My little man is 18months old and for a while I have been trying to teach him about popo/pipi and he knows the concept.

Two weeks ago, I noticed he was going for poo so I asked, are you having a poo? he confirmed and then I said, shall we go to the toilet? and he agreed. Since then, he has had pretty much all his poos in the toilet, and is happy to sit there for 20 mins or so, he tells me once he has finished and does his godbyes, also as you do!! this week he has started actually telling me that he needs a poo, however is not always.

I feel we are on the right track, really just going with the flow but have read if I delay it, then we can miss our window??. I think I have to do something and get him to move forward, however not too sure, what I should do.

Right now I have his underwear ready and was thinking to put it on and just take him to the loo every 30 mins or so in the aim that he does a pipi too and understands? Not sure, how to approach this.

Anyone out there with experience to give me some advise?

Tequilashotfor1 Sat 18-Jul-15 13:27:50

I have one 20 year old and one 2 and a bit.

Dd1 was a bit later but I didn't really force the issue and she copied her cousin and just carried on going to the toilet I think she was around 2 and a half.

Data section:
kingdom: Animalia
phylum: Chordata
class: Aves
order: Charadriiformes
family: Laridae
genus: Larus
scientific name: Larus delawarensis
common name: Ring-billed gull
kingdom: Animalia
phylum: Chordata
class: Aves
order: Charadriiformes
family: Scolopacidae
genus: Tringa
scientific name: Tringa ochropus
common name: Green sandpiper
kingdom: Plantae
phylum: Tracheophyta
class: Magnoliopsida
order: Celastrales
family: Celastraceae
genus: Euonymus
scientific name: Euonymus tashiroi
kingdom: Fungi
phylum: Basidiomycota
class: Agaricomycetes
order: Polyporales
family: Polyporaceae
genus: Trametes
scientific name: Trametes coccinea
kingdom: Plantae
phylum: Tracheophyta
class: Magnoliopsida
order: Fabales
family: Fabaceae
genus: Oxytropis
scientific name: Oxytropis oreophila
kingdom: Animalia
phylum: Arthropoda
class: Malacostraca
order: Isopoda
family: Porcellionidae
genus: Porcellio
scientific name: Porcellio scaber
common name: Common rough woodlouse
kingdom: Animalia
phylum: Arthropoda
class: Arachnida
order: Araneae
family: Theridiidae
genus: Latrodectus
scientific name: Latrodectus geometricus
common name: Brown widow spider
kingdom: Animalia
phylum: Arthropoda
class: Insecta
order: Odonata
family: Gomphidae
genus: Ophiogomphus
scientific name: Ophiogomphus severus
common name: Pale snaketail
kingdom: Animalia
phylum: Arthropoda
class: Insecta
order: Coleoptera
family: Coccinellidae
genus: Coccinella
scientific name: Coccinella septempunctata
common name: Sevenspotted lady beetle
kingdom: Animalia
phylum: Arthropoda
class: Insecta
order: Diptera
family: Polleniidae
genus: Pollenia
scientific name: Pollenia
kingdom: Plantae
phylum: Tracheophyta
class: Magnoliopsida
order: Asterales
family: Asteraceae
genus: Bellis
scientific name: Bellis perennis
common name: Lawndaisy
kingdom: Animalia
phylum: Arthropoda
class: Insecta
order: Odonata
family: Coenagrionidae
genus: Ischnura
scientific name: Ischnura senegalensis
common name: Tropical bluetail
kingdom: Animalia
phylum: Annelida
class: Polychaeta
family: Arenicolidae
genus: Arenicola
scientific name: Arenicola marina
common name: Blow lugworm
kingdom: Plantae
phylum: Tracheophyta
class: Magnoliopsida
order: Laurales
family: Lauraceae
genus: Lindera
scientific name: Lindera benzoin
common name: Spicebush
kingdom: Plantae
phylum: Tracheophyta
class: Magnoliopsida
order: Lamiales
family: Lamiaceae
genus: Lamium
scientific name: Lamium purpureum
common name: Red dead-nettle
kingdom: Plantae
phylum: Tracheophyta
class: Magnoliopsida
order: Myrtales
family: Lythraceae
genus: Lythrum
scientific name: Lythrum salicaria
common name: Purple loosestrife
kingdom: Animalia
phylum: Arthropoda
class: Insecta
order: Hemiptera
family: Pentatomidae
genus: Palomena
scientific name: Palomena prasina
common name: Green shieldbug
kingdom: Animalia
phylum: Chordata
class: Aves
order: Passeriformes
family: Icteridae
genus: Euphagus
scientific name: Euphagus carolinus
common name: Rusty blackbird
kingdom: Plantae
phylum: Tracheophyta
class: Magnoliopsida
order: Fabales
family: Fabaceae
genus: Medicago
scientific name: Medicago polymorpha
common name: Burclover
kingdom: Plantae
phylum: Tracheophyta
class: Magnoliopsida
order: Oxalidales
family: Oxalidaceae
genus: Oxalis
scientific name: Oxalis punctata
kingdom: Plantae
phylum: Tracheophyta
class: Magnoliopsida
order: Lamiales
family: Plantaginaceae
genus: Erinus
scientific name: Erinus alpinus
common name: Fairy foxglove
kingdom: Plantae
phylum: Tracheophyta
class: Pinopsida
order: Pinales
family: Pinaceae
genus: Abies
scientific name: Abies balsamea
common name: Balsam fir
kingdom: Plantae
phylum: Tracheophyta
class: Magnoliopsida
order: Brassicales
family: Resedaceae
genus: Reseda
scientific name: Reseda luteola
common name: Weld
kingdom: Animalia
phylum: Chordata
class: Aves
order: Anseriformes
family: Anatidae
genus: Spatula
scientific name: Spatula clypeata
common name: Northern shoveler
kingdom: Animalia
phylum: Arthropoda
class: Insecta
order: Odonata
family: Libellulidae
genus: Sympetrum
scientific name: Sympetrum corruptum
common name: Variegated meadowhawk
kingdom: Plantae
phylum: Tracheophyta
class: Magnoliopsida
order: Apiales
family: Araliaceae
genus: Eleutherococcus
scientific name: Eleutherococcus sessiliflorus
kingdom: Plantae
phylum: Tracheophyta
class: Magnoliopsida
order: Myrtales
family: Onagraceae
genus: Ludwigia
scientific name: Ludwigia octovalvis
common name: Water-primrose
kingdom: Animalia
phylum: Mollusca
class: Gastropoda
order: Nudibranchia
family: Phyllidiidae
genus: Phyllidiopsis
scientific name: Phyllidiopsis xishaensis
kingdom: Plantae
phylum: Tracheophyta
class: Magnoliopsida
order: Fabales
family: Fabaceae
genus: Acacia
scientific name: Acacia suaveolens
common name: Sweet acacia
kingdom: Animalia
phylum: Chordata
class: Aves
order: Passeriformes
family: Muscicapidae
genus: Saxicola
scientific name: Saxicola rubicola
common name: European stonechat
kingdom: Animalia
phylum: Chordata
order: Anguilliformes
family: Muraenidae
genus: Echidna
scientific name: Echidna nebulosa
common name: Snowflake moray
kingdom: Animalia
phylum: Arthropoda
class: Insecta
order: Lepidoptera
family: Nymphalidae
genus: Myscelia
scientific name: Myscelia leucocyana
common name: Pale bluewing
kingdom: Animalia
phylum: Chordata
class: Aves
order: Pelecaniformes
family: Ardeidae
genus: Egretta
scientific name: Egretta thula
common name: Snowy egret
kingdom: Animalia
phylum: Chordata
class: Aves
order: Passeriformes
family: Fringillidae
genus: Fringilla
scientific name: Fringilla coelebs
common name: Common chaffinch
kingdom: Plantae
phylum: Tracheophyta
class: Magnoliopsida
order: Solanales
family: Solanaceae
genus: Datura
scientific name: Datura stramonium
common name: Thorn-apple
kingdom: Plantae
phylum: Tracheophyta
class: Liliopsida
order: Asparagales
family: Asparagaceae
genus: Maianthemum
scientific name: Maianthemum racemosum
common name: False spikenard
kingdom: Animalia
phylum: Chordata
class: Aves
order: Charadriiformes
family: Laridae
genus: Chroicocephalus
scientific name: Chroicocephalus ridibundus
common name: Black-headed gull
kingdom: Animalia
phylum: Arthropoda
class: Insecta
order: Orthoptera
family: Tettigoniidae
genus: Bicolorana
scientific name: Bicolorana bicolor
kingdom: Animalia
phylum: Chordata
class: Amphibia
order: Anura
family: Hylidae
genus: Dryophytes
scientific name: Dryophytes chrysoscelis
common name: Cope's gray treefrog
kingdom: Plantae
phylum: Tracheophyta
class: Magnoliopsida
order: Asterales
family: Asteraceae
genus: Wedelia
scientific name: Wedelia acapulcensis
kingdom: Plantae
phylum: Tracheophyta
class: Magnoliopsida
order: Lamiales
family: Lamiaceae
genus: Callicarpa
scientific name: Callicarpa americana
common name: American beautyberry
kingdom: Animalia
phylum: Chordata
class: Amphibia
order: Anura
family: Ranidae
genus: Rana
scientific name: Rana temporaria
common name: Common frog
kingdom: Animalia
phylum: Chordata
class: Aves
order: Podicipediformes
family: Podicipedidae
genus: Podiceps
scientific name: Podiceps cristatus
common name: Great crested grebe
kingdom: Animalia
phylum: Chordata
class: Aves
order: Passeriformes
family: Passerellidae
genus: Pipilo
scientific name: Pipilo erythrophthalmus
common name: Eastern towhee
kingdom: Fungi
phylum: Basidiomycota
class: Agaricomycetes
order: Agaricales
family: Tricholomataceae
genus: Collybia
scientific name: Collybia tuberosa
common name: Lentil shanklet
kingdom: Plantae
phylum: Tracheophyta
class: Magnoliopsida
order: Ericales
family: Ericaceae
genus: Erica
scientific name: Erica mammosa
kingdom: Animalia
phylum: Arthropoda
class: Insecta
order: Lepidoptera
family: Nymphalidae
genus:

Work to complete:
1. Reproduce the records verbatim from the line with "genus: Lamium" to the line with "common name: Green shieldbug".
2. Continue the potty-training thread from where it stops.

Task-by-task results:
1.
genus: Lamium
scientific name: Lamium purpureum
common name: Red dead-nettle
kingdom: Plantae
phylum: Tracheophyta
class: Magnoliopsida
order: Myrtales
family: Lythraceae
genus: Lythrum
scientific name: Lythrum salicaria
common name: Purple loosestrife
kingdom: Animalia
phylum: Arthropoda
class: Insecta
order: Hemiptera
family: Pentatomidae
genus: Palomena
scientific name: Palomena prasina
common name: Green shieldbug

2.
Dd2 has just started using the toilet trainer seat and this week it's really clicked and she hadn't had a nappy on at all during the day. She is happy so I'll just go with the flow.

However DP is the nappy police so like now he has taken her out and put a nappy on her angry

PollyP0429 Sat 18-Jul-15 18:49:11

Following this one. We're in pretty much the same boat: DD is 18months old, half trained - coming to get us saying poo then taking us to her potty so we can put her on it. Our problem is that she doesn't speak so well atm so 'poo' can mean 'I want to go', 'I've already wee'd', and its for a wee or poo though she is more insistant for the latter.

We decided to try in earnest after she stopped weeing in the potty (which we've had her doing since 1yo) and waiting til she had a nappy on to go. So we've let her run around for the last 2 days with a bare bum and a potty in the main room and bathroom. So far we have only had 4 accidents 1 of which was entirely our fault. Tomorrow we're working on getting her to hold it til she gets to the bathroom potty.

This is all pure guesswork I might add so I'll let you know how I get on but if anyone else has ideas I'd like to hear them

sagi14 Tue 21-Jul-15 13:36:41

Thank you so much for replying.

So, in a nutshell I think I'm doing everything WRONG!!

This weekend I let my son without a nappy, only put one on during nap and night time. Not sure if we got much progress, to be honest!!

What happened was that he really doesn't get the wee "pipi" thing, I think and it made me be all on the top of him constantly asking him if he wanted to go to the toilet. He was edgy and for the first time ever, annoyed at being taken to the loo.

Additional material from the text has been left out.